● **Work order**:
Copy out the stretch of the listing from the line containing "## What I would have done given more time" through the end of the listing, word for word and line for line.
··· Data provided
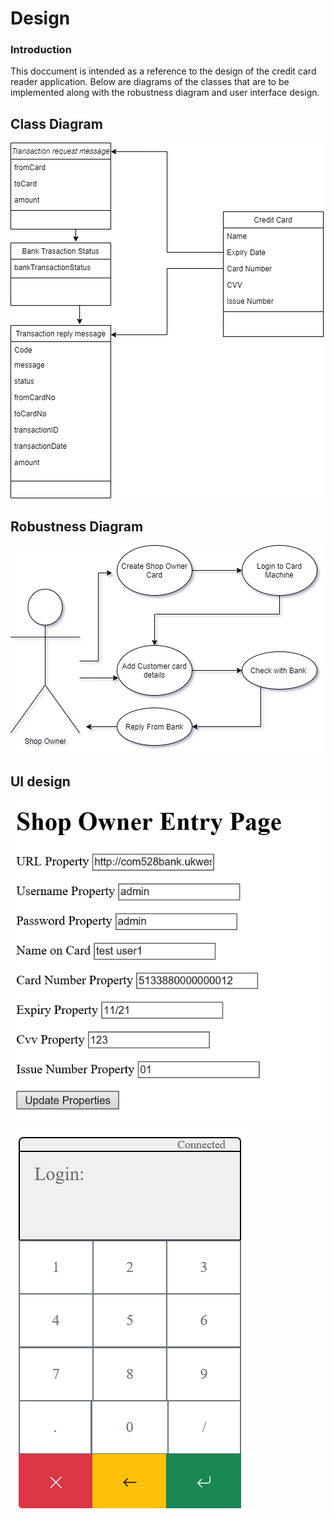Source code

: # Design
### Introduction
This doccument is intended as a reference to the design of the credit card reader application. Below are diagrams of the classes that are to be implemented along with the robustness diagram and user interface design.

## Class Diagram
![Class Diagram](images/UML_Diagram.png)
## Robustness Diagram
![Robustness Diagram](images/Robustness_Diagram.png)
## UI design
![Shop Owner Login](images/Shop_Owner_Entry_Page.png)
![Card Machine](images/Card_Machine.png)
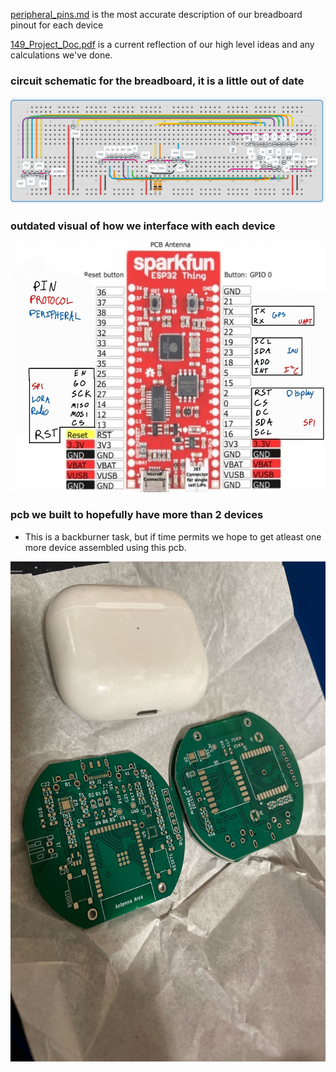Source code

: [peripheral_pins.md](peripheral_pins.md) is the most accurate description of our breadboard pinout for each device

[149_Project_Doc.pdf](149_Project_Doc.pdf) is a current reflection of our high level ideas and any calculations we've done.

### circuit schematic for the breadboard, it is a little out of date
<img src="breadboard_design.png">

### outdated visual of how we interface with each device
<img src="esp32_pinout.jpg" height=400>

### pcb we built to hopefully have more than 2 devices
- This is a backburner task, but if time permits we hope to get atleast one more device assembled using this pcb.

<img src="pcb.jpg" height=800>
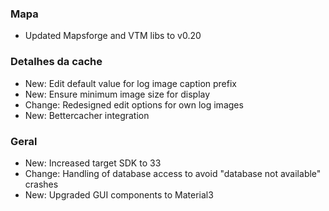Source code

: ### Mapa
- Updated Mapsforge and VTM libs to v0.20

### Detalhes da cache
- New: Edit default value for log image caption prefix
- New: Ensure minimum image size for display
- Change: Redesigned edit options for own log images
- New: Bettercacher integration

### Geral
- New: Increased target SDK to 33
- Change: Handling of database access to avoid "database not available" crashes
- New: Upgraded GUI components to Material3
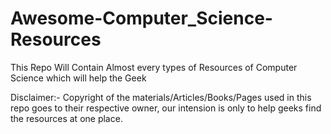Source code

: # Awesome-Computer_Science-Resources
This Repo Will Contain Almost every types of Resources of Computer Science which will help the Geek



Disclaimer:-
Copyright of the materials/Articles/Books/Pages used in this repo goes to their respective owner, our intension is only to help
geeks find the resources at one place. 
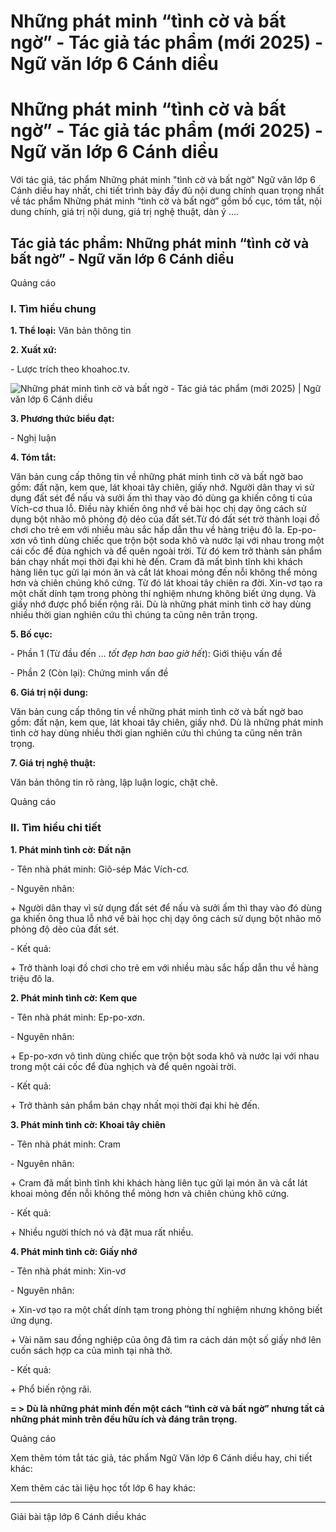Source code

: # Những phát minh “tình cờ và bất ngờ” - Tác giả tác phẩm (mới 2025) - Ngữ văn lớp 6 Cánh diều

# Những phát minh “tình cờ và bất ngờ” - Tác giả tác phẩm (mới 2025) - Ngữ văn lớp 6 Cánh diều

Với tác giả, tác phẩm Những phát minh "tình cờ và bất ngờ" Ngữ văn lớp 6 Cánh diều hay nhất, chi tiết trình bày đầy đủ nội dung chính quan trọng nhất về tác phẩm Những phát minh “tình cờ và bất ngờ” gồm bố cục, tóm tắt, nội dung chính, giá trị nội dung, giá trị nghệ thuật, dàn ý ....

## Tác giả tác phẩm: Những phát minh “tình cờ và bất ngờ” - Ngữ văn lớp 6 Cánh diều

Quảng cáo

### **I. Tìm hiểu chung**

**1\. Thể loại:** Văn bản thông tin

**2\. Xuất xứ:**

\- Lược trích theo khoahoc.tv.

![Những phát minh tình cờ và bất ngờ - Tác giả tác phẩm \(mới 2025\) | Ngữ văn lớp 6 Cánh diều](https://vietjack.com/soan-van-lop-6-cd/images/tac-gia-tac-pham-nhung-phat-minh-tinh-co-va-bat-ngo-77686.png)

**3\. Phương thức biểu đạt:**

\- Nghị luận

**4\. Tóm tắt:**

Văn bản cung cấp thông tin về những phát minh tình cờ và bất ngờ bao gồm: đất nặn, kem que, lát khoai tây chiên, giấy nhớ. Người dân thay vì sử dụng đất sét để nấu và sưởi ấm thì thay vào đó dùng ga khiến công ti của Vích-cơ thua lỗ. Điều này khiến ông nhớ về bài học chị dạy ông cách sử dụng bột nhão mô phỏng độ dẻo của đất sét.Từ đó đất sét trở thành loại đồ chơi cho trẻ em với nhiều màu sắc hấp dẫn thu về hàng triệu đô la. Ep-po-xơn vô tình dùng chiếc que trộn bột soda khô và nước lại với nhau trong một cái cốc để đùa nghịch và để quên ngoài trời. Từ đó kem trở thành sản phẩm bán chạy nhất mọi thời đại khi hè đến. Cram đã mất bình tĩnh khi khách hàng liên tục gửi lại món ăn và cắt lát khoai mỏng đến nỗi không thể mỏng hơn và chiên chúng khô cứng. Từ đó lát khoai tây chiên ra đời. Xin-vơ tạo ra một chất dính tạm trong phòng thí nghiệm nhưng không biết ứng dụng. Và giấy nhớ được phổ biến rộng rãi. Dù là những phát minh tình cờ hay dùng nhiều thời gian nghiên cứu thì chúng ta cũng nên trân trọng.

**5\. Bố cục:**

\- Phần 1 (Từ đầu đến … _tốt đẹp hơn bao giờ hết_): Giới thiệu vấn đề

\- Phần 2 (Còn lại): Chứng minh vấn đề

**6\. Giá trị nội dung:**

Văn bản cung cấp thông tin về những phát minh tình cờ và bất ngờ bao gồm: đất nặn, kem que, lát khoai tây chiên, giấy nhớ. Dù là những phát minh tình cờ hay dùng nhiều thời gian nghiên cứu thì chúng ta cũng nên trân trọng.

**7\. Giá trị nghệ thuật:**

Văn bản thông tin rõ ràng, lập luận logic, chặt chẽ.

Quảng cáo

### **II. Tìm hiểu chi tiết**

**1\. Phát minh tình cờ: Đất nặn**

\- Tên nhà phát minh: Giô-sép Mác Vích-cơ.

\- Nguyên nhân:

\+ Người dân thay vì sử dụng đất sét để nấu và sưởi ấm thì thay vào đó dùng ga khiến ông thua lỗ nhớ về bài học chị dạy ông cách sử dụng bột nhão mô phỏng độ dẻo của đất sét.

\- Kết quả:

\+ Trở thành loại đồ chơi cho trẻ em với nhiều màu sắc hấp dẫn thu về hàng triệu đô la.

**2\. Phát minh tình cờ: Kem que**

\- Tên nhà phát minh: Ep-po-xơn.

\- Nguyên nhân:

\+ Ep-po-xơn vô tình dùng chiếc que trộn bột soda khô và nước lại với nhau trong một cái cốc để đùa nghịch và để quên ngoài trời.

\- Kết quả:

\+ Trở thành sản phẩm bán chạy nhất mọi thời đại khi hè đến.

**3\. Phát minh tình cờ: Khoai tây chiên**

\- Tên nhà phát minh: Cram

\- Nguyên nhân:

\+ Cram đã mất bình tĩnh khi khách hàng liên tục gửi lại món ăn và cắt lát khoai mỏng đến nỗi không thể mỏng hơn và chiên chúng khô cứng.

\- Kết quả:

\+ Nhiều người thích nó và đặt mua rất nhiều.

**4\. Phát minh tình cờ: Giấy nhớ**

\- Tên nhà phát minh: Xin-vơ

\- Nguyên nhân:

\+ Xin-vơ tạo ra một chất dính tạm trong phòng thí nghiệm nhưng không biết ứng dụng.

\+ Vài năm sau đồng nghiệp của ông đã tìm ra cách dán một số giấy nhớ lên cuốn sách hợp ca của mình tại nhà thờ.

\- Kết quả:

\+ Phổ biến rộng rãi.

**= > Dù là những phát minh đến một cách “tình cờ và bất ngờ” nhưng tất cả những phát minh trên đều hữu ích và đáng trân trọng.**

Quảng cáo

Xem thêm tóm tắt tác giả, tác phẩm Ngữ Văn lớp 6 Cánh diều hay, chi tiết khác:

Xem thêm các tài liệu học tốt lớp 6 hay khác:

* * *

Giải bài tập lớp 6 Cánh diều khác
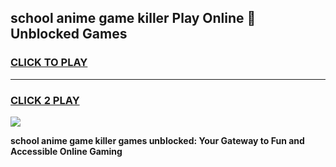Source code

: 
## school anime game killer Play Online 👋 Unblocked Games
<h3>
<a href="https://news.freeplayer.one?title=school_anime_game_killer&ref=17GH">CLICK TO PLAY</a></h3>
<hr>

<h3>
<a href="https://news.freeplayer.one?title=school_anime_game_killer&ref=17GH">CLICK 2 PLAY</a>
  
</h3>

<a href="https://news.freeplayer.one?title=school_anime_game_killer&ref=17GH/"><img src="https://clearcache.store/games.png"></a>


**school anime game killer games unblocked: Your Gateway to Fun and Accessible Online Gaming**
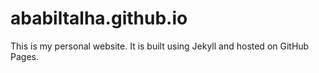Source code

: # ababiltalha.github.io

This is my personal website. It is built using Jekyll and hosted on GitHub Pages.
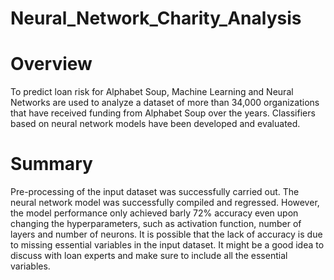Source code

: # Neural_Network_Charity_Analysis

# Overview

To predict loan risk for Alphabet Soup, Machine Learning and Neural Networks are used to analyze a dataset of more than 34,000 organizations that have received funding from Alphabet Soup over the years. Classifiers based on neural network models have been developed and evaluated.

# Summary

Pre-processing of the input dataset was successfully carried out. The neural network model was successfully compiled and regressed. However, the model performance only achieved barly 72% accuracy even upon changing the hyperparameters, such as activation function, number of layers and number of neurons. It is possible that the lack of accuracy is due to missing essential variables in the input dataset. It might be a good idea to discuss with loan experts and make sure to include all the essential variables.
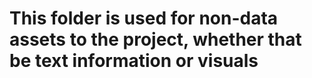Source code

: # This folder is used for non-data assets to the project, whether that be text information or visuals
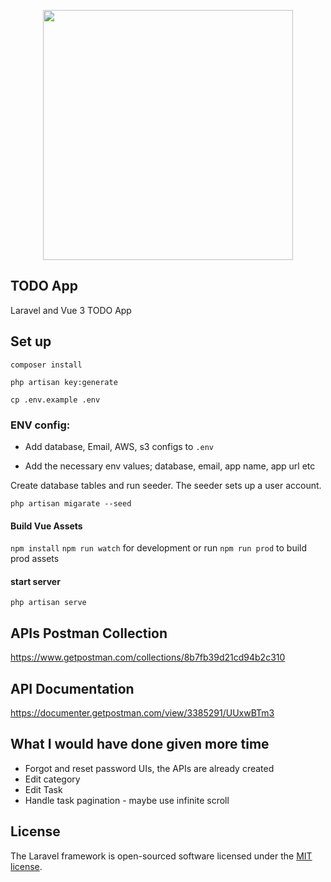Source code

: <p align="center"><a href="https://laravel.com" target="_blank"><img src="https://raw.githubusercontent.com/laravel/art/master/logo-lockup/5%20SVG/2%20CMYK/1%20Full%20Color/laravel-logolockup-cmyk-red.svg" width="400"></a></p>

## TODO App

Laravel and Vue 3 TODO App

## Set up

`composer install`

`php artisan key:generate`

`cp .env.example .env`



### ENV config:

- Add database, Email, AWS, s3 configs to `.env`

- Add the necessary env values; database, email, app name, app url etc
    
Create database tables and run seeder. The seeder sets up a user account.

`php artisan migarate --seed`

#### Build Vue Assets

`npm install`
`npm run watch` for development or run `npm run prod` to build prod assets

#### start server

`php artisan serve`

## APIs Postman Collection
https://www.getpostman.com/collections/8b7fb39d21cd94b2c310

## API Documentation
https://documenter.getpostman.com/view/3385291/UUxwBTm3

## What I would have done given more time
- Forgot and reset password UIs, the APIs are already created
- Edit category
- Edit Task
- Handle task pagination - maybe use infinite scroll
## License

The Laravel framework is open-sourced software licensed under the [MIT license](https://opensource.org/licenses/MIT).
······
● **Task solution**:
## What I would have done given more time
- Forgot and reset password UIs, the APIs are already created
- Edit category
- Edit Task
- Handle task pagination - maybe use infinite scroll
## License

The Laravel framework is open-sourced software licensed under the [MIT license](https://opensource.org/licenses/MIT).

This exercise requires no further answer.